Mandel Ngan | AFP | Getty Images

The European Commission, the executive arm of the EU, has launched an “in-depth investigation” into Nvidia’s acquisition of U.K. chip designer Arm, which is currently owned by SoftBank. Nvidia announced more than a year ago it wants to buy Arm for $40 billion.

The probe, announced by the Commission on Wednesday, is the latest setback for the chip companies who have already said the deal is unlikely to be completed before the initial deadline of March 2022.

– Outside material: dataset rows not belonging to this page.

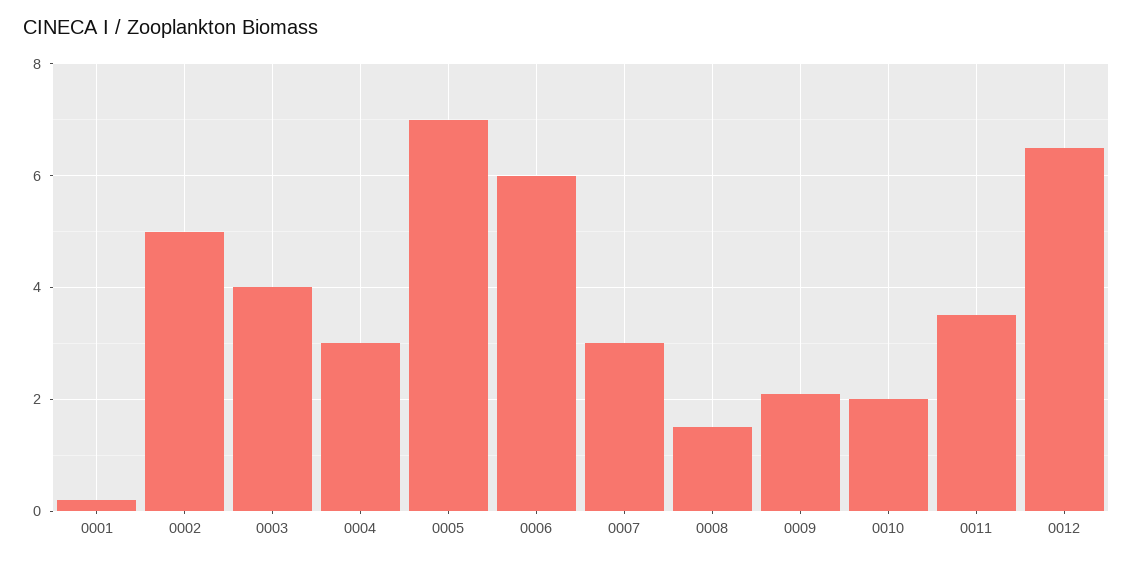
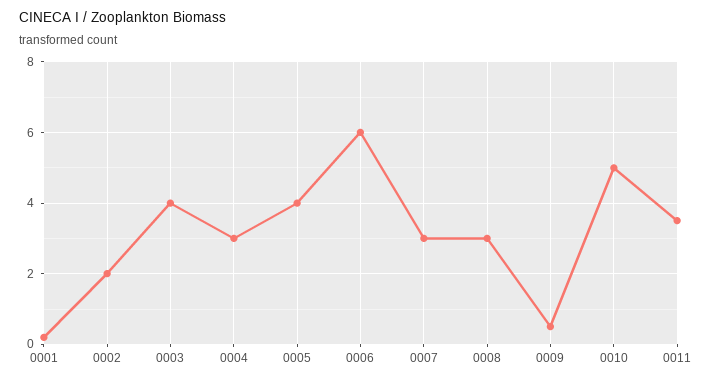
  {
    "0001": 0,
-   "0002": 5,
+   "0002": 2,
    "0003": 4,
    "0004": 3,
-   "0005": 7,
+   "0005": 4,
    "0006": 6,
    "0007": 3,
-   "0008": 1.5,
+   "0008": 3,
-   "0009": 2,
+   "0009": 0.5,
-   "0010": 2,
+   "0010": 5,
-   "0011": 3.5,
+   "0011": 3.5
-   "0012": 6.5
  }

The Commission said it is concerned that the merger could restrict access to Arm’s “neutral” chip designs and that it could lead to higher prices, less choice and reduced innovation in the semiconductor industry.

“Whilst Arm and Nvidia do not directly compete, Arm’s IP is an important input in products competing with those of Nvidia, for example in datacentres, automotive and in internet of things,” Executive Vice-President Margrethe Vestager said in a statement.

“Our analysis shows that the acquisition of Arm by Nvidia could lead to restricted or degraded access to Arm’s IP, with distortive effects in many markets where semiconductors are used,” she added.

The takeover is also be scrutinized by regulators in the U.S., the U.K. and China.

“We are working closely with the European Commission through the regulatory process,” an Nvidia spokesperson told CNBC.

“We look forward to the opportunity to address their initial concerns and continue demonstrating that the transaction will help to accelerate Arm and boost competition and innovation, including in the EU.”